2)The EAP Controller will automatically adopt the EAP using the default username and password (both are admin). If the Retry button appears in the Action column, it means that the username and password of the EAP have been changed. You should enter the current username and password of the EAP. If the EAP appears in the Connected list as shown below, it means the EAP has been adopted and can be managed by EAP Controller.

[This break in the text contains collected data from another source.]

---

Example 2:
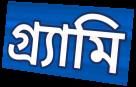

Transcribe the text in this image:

গ্র্যামি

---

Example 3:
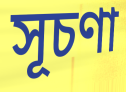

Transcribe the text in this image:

সূচণা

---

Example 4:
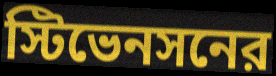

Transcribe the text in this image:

স্টিভেনসনের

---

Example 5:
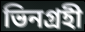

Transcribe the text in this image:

ভিনগ্রহী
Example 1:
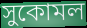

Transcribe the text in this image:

সুকোমল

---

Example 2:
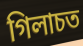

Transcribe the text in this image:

গিলাচত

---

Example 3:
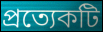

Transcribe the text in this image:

প্ৰত্যেকটি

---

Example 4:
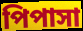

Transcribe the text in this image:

পিপাসা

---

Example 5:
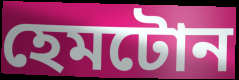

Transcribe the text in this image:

হেমটোন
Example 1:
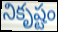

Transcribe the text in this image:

నికృష్టం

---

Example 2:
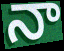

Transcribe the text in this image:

నా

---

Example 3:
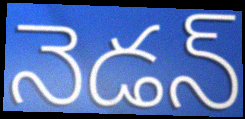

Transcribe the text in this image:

నెడన్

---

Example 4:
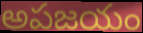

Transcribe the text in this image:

అపజయం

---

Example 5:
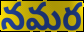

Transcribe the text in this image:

నమర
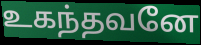
உகந்தவனே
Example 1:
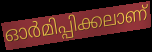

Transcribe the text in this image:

ഓർമിപ്പിക്കലാണ്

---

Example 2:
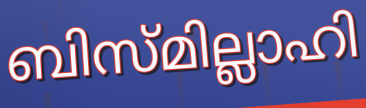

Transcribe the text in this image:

ബിസ്മില്ലാഹി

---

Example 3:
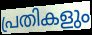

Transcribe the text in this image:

പ്രതികളും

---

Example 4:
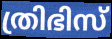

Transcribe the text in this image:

ത്രിഭിസ്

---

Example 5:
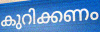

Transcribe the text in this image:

കുറിക്കണം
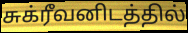
சுக்ரீவனிடத்தில்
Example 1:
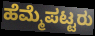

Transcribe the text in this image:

ಹೆಮ್ಮೆಪಟ್ಟರು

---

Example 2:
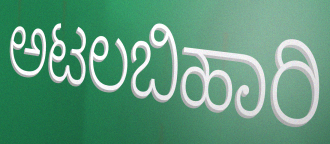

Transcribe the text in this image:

ಅಟಲಬಿಹಾರಿ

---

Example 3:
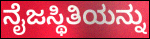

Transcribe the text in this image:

ನೈಜಸ್ಥಿತಿಯನ್ನು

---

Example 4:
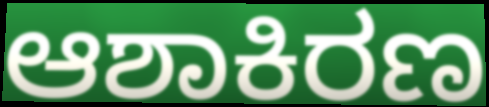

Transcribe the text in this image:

ಆಶಾಕಿರಣ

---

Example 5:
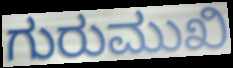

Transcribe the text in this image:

ಗುರುಮುಖಿ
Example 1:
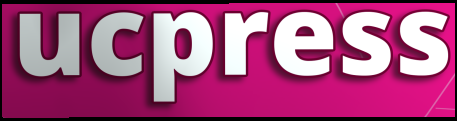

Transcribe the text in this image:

ucpress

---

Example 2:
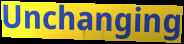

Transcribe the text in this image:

Unchanging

Using Discovery Utility to Discover EAPs via NAT Port Forwarding

Demonstrated with the network topology below, this section provides configuration procedures for managing EAPs at different sites via NAT Port Forwarding with EAP Discovery Utility. the HQ and branch office are connected with each other. The EAP Controller and TL-ER6120 (VPN router) are in subnet 192.168.1.0/24 of HQ. The EAP Discovery Utility, EAP and TL-ER6120 (VPN router) are in subnet 192.168.0.0/24 of the branch office.

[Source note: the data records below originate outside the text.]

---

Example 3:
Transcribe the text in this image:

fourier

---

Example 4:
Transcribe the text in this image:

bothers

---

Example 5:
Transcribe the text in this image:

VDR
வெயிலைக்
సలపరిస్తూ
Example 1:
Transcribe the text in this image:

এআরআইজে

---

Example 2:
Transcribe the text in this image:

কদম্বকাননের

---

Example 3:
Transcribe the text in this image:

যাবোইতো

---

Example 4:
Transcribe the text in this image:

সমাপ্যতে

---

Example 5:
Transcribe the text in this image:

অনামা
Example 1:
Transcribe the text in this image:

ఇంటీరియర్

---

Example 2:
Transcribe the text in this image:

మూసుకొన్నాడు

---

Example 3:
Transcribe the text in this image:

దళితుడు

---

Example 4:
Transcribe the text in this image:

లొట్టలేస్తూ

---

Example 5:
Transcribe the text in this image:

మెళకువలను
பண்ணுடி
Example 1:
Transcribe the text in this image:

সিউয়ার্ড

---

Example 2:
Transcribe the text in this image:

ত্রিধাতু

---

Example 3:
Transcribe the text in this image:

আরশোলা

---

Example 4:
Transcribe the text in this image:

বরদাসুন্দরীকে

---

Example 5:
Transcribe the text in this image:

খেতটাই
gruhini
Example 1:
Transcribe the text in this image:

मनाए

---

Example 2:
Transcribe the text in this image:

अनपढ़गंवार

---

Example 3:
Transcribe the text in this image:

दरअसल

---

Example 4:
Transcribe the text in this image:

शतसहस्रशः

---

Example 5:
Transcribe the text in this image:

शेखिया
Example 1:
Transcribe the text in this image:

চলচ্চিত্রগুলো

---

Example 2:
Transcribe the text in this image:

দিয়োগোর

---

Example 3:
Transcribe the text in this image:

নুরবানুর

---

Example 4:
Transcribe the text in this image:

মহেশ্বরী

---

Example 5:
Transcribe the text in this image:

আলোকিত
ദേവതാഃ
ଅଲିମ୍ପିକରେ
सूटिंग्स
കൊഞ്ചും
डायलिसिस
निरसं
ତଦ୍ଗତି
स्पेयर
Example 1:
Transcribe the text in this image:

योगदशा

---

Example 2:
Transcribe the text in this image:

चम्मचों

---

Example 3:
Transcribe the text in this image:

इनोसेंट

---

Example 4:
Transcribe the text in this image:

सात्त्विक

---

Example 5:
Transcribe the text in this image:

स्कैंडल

Step 1: Configure Port Forwarding Rules on the Router in HQ

1)Go to Advanced > NAT > Virtual Server and configure virtual server for All ports, ranging from 29810 to 29814. Configure Internal Server IP with 192.168.01.253, which is the IP of the Controller Host.

Click OK and the configured NAT Port Forwarding rules will be displayed on the following page.

Step 2Configurations on the Discovery Host

1)Connect the computer that is running EAP Discovery Utility and EAP to the switch in branch office. Then open EAP Discovery Utility to let it discover the EAP as shown below.

2)After EAP Discovery Utility finds the EAP, click Manage, and then fill in the WAN IP address of the router in HQ and the Username/Password of the EAP (admin/admin by default) to let EAP Controller find and manage this EAP.

Step 3: Adopt and Manage EAP

1)Run EAP Controller. The EAP which has been configured by EAP Discovery Utility in the last step will appear in the Pending list as shown below, which means the EAP can be adopted and managed by EAP Controller.

2)The EAP Controller will automatically adopt the EAP using the default username and password (both are admin). If the Retry button appears in the Action column, it means that the username and password of the EAP have been changed. You should enter the current username and password of the EAP. If the EAP appears in the Connected list as shown below, it means the EAP has been adopted and can be managed by EAP Controller.

Using DHCP Option 138 to Discover EAPs via NAT Port Forwarding

Demonstrated with the network topology below, this section provides configuration procedures for managing EAPs at different sites via NAT Port Forwarding with DHCP option 138. As shown below, the EAP Controller and a VPN router (TL-ER6120) are in the subnet 192.168.1.0/24 of HQ. EAP, switch T2600G-28TS as DHCP Server (supporting DHCP option138) and another VPN router (TL-ER6120) are in the subnet 192.168.0.0/24 of Branch Office.

Step 1Configure Port Forwarding Rules on the Router in HQ

1)Go to Advanced > NAT > Virtual Server and configure virtual server for All, ranging from 29810 to 29814. Configure Internal Server IP with 192.168.01.253, which is the IP of the Controller Host.

Click OK, the configured NAT Port Forwarding rules will be displayed on the following page.

Step 2: Configurations on Switch in Branch Office

1)Go to Routing > DHCP Server > DHCP Server to enable DHCP Server function. Set DHCP option 138 as the WAN IP (192.168.2.8) address of the router which is behind the EAP Controller in HQ.

Note:

Change switch’s default IP address from 192.168.0.1 to 192.168.0.2 to avoid IP conflict with gateway router.

2)Go to Routing > DHCP Server > Pool Setting to configure 192.168.0.0/24 IP address pool for EAPs, and Click Apply.

Step 3: Adopt and Manage EAP

1)Run EAP Controller. The EAP which has been configured by DHCP option 138 in the last step will appear in the Pending list as shown below, which means the EAP can be adopted and managed by the EAP Controller.

2)The EAP Controller will automatically adopt the EAP using the default username and password (both are admin). If the Retry button appears in the Action column, it means that the username and password of the EAP have been changed. You should enter the current username and password of the EAP. If the EAP appears in the Connected list as shown below, it means the EAP has been adopted and can be managed by the EAP Controller.